Así, si un terremoto destruye varios millares de viviendas, por mucha crisis que haya, dos cosas son evidentes: la primera, que los afectados por el seísmo, aun cuando acumulen ingentes deudas y aun cuando sean muy reacios a gastar a ciegas, harán lo que sea –liquidar otros activos, endeudarse todavía más, recortar otros desembolsos...– para gastar en reparar sus casas; la segunda que, precisamente por lo anterior, existe una oportunidad de negocio bastante grande y bastante evidente en reedificarlas (sobre todo para las empresas que ya cuenten con el equipo para ello), de modo que por dubitativa que estuviera una parte del empresariado acerca de cuál debe ser su oficio futuro, durante un tiempo concentrará sus esfuerzos en construir nuevas viviendas, para lo cual contratará a nuevos trabajadores, reduciendo el nivel de paro.
Ahí lo tienen: si más gasto y más empleo equivalen a más riqueza para los keynesianos –y, por desgracia, para mucha gente que ha sido contaminada por sus ideas–, es consecuente que se tienda a pensar que las catástrofes naturales nos vuelven más prósperos colectivamente por generar, en ciertas circunstancias, más empleo y gasto a muy corto plazo.

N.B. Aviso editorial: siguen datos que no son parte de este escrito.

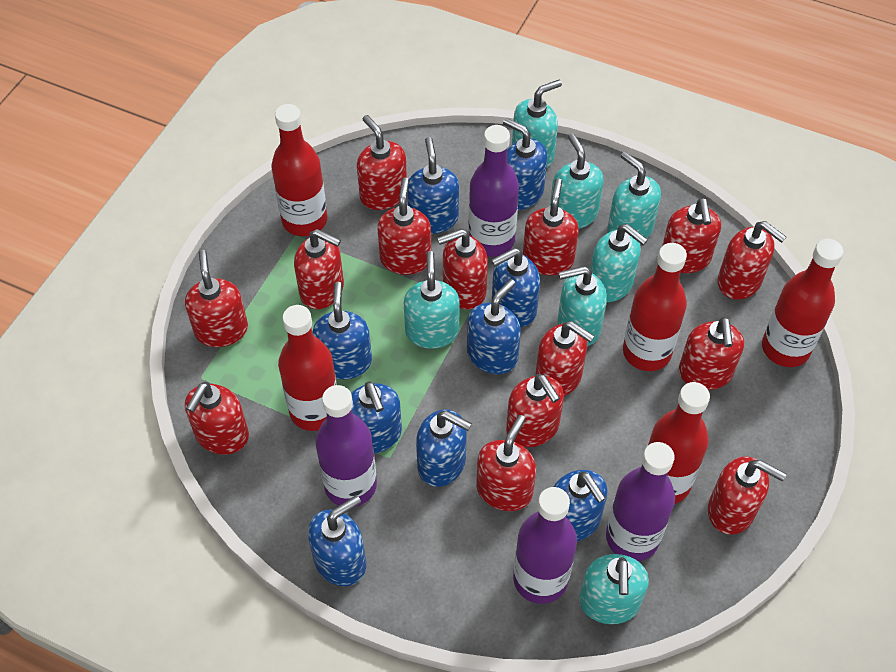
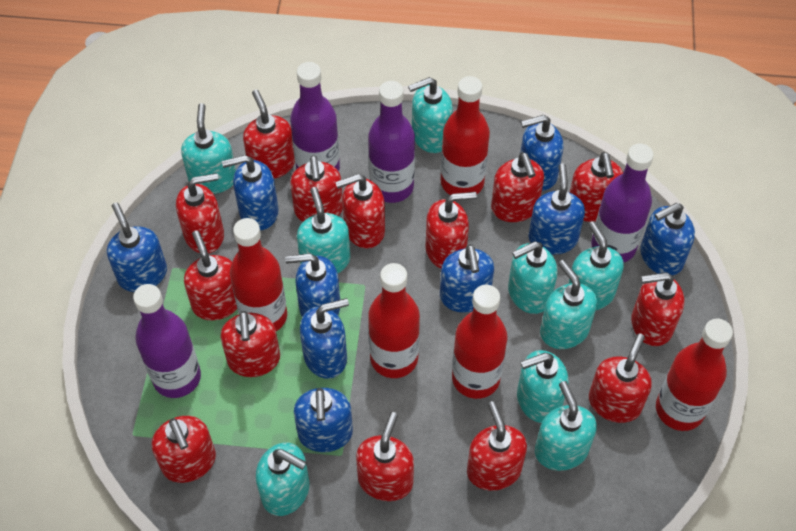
turquoise soap dispenser: 7 -> 9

¿Dónde está el error de tan primario razonamiento? Antes del terremoto, los agentes económicos estaban paralizados (trabajadores sin empleo, empresarios que no invierten, consumidores que no gastan...) porque no sabían cómo generar riqueza adicional sobre la ya existente. Después del terremoto se han empobrecido, de modo que esos mismos agentes pueden movilizarse durante un tiempo para reponer la riqueza que existía previamente. ¿Acaso se vuelven más ricos volviendo a producir una riqueza que previamente poseían? No, pierden tiempo y recursos; por tanto, se empobrecen. Cierto: hay más empleo que antes, pero no empleo dirigido a incrementar su riqueza sino a restituirla; cierto: hay más gasto en viviendas, pero también menos gasto, presente o futuro, en todos aquellos otros bienes que podrían haber producido y adquirido en ausencia del terremoto.
Ninguna devastación involuntaria mejora nuestro bienestar, ni siquiera cuando sustituyamos las antiguas casas –o la antigua riqueza, más en general– por otras de mejores y más resistentes. Pues, ¿por qué esperar al terremoto para remplazarlas? O, más simplemente, si de crear nuevos bienes desde cero se trata, ¿no sería preferible quedarse con los bienes viejos y con los nuevos? ¿Qué es mejor? ¿Un tractor nuevo o dos tractores, uno nuevo y otro viejo? ¿Una casa recién reformada o dos viviendas, una reformada y otra sin reformar? Puede, es verdad, que cuando vayamos justitos de espacio sí convenga destruir lo viejo para quedarnos sólo con lo nuevo –el espacio también puede ser objeto de economización–, pero en tal caso no necesitamos de terremotos, nos basta con dinamita. Al cabo, el único beneficio de los terremotos sería el de ahorrarnos el coste de los explosivos: claro que la ventaja de estos últimos es que permiten focalizar la destrucción allí donde nos conviene; la pequeña desventaja de las catástrofes naturalezas es que la generalizan de manera indiscriminada.
A diferencia de keynesianos y animistas, no confiaría demasiado en la sapiencia innata de Gaia para seleccionar con precisión cirujana qué obras deben ser derruidas con tal de maximizar nuestro bienestar colectivo. Seguro que al llenar de explosivos todo un territorio, algún error de bulto comete.